SoHo's Samba Room changes rhythm; converts to seafood
Perhaps as much as Gordon Davis loves building hip restaurants, he loves taking them apart and turning them into something new.
The Tampa-based restaurateur, who already runs Ciro's Speakeasy, plus the super-popular Boca Kitchen Bar, and the Latin-themed Samba Room, is now taking apart Samba Room after just seven months in operation, and transforming it into a new seafood restaurant called CopperFish.
What's more, Davis is within reach of securing the contract to run a different property, the main restaurant at the former federal courthouse in downtown Tampa that's now under renovation into a chic Le Meridien hotel.
For Samba Room, this marks at least the third incarnation for the building that sits just a few blocks off Bayshore Boulevard on Howard Avenue in South Tampa. For years it was the Ceviche tapas-style restaurant, but Davis changed it to Samba Room when investors acquired the Ceviche brand from Davis and moved Ceviche to a new location.
Samba only just had its formal grand opening in August, but the concept wasn't going where Davis wanted, he said, and new investors in Davis' company are bringing in new ideas too. Just days ago, the doors closed and construction crews started working on the renovation.
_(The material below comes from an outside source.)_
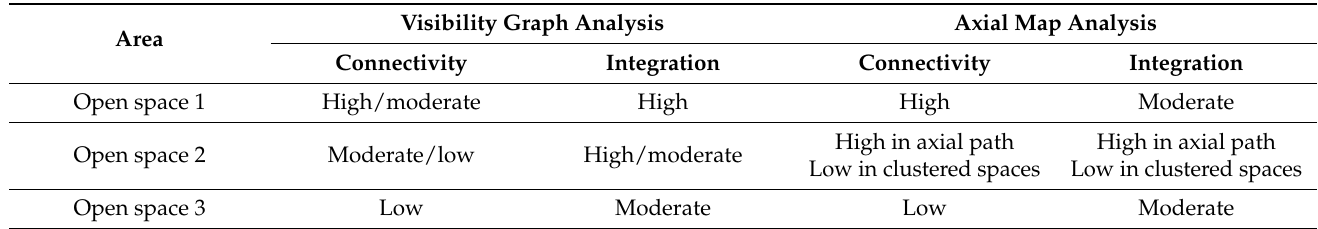
Table 5. Summary of the major space syntax findings for the three open spaces.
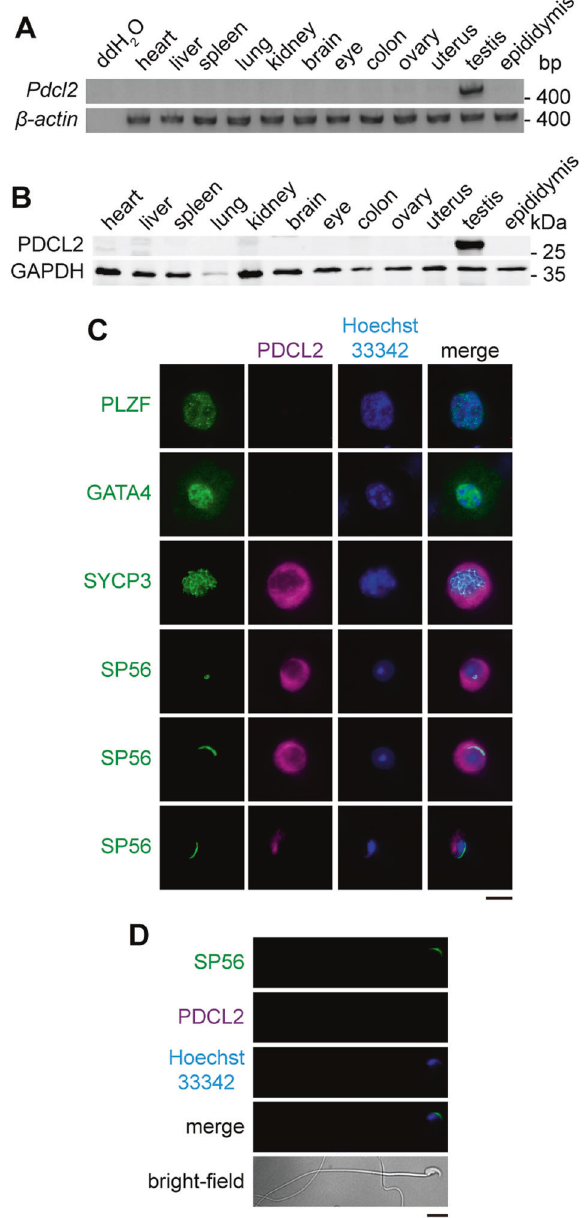
Fig. 1 Pdcl2 is predominantly expressed in testis with a stage- speci fi c pattern. A , B Expression analysis in various tissues from wild-type 11-week-old C57BL/6 mice. A RT-PCR results. The ddH 2 O group was used as PCR control. The β -actin group was used as loading control. B Western blot analysis. GAPDH was used as loading control. C , D Immuno fl uorescence staining of different germ cells extracted from testes and mature sperm isolated from cauda epididymis of wild-type 11-week-old C57BL/6 mice. Green indicates different markers of the cells. PLZF is a marker of spermatogonial stem cell. SYCP3 is a synaptonemal complex component. SP56 is a constituent of the acrosomal matrix. PDCL2 was labeled in magenta. Hoechst 33342 labeled cell nuclear was in blue. Bar, 10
“We're cladding the walls in some beautiful old brick, and we're making the space much more airy and older at the same time,” Davis said. “This will still be a sit-down restaurant, but also more casual, and with the farm-to-table approach that's done so well at Boca.”
That means lots of locally sourced ingredients, he said, because he sees the farm-to-table movement as much more than a short-lived fad. People want to know more about the food they eat, and they believe more in dishes with an ethos of authenticity.
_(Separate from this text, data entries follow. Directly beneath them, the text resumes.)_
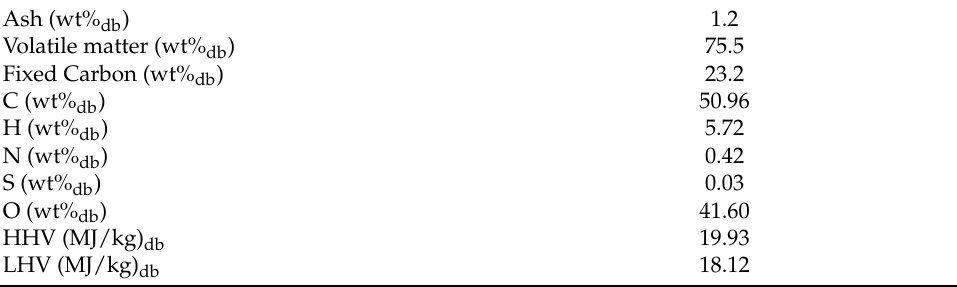
Table 1. Proximate and ultimate analyses of hazelnut shells (moisture content = 8.00%.).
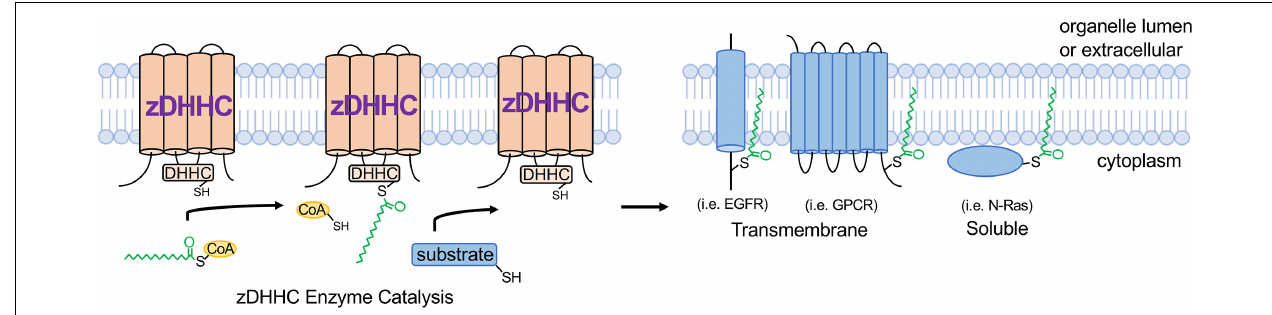
FIGURE 1 | zDHHC S-acyltransferase-mediated substrate modification. zDHHC enzymes modify substrates through a “ping-pong” kinetic mechanism (Jennings and Linder, 2012) whereby the enzyme transiently accepts an acyl chain on its DHHC Cys from acyl-CoA and then transfers the acyl group onto the substrate Cys residue. zDHHCs are transmembrane proteins with their enzymatic DHHC motif on the cytoplasmic loop and substrates are S-acylated on cytoplasmic juxtamembrane or membrane-associated Cys residues. GPCR , G-protein-coupled receptor; EGFR , epidermal growth factor receptor; CoA , coenzyme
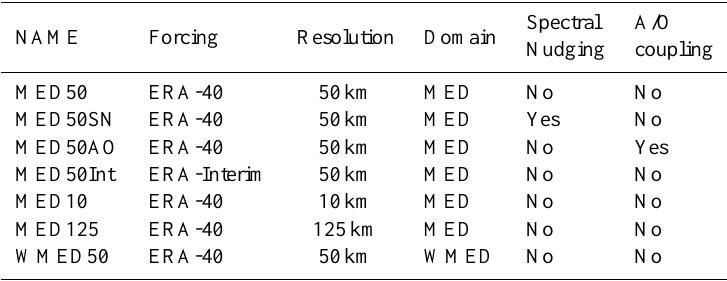
Table 1. List and characteristics of the ALADIN-Climate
The name “CopperFish” is something of a created brand identity, rather than an actual fish species, and several other seafood-themed restaurants across the country have a similar name.
The exact menu for the Tampa location is still in development, and Davis said one feature will be grilling fish with pecan wood to create a more distinct flavor. To lead the kitchen, he's recruited help from celebrated New York chef Richard Pims, who specializes in seafood and will become executive chef.
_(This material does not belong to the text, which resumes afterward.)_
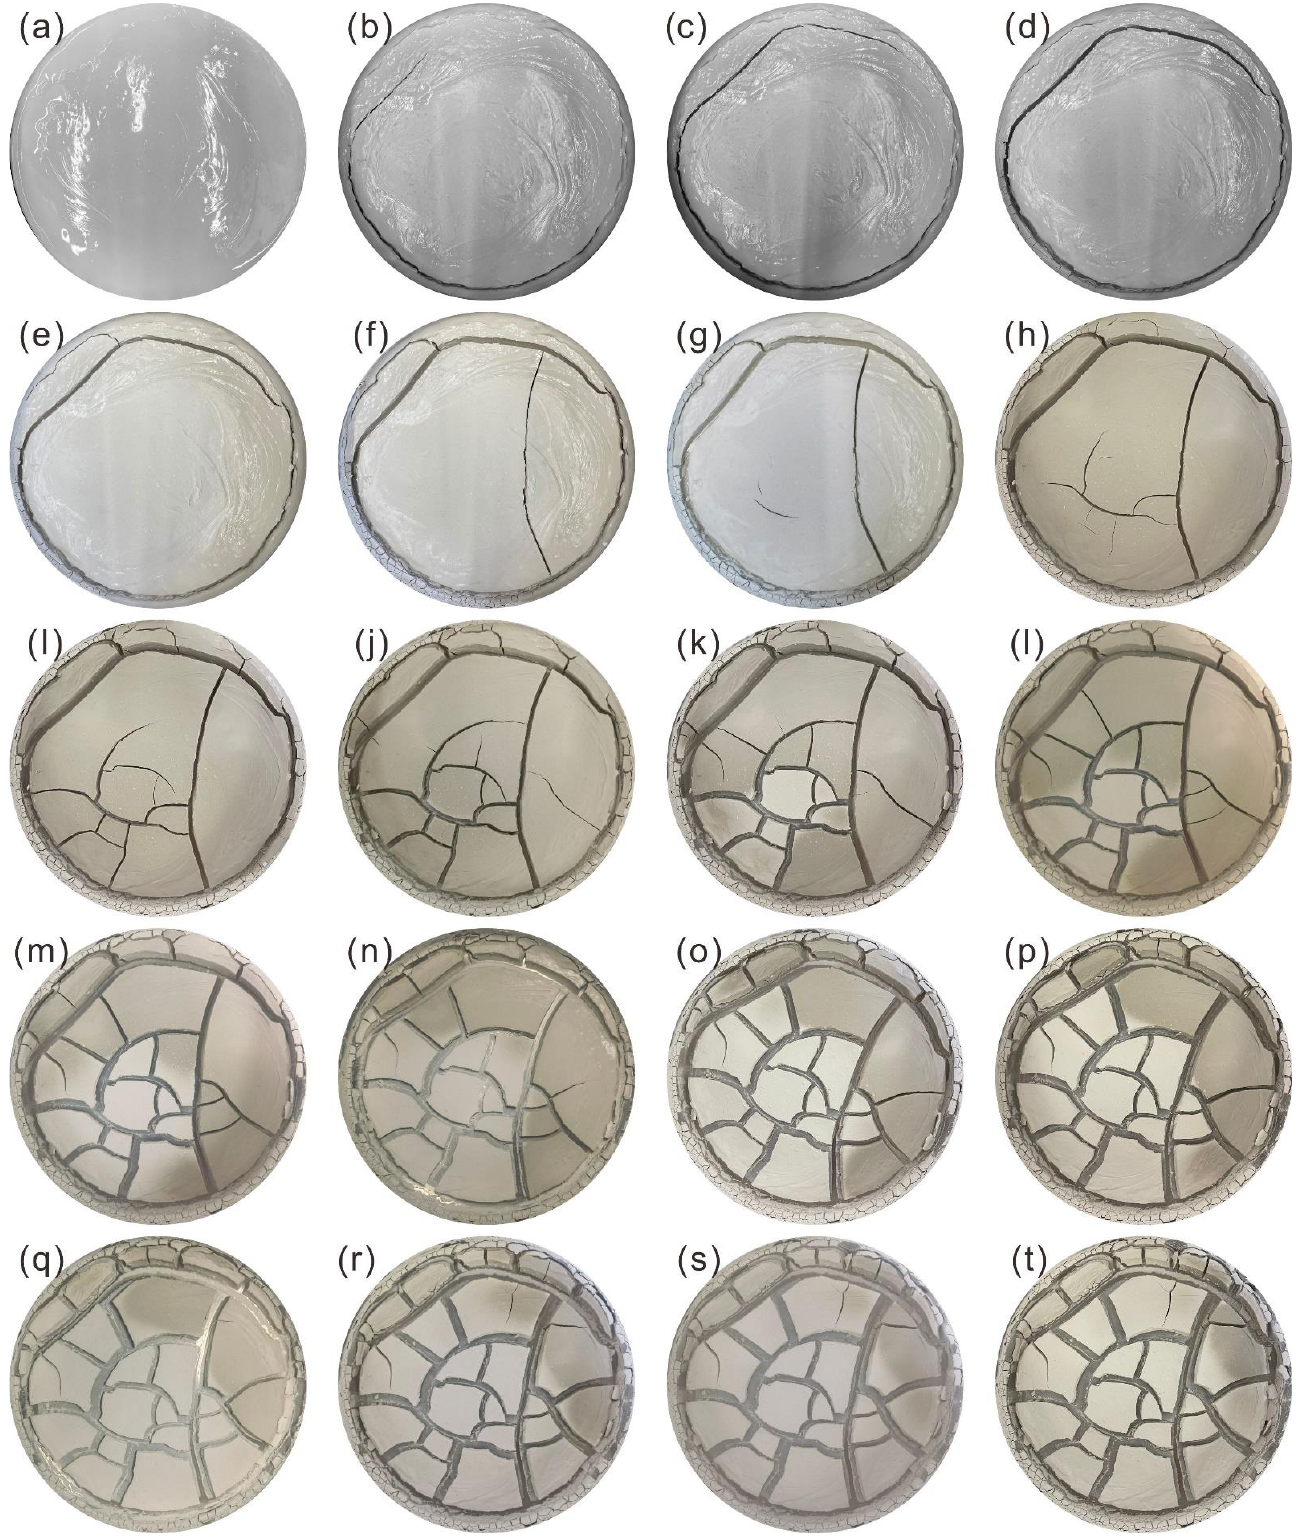
Figure 3. Crack development process of S2. The time between ( a ) and ( b ) is 31 h. The time between adjacent pictures is 4 h. The diameter of the sample is 24 cm. After ( t ), cracks stopped developing.( a ) – ( t )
If all goes according to schedule, the new CopperFish may open to friends and family in the last week of April, with a general opening soon after.
At the former federal courthouse, Davis is more private with his plans. He has a deal with the developer, Gary Prosterman, but the final plans still must gain approval from Starwood Hotels & Resorts Worldwide that licensed Prosterman to renovate the 107-year-old Beaux Arts-style building into a Le Meridien boutique hotel.
If the Le Meridien project goes according to schedule, the hotel and restaurant could open in 2014.
In one regard, this puts Davis in direct competition with another culinary heavyweight, Bern's Steak House, which is part of a business group that's now in the construction phase of the ultrasophisticated Epicurean boutique hotel and restaurant just a few blocks away from the soon-to-be CopperFish. That hotel could open late this year.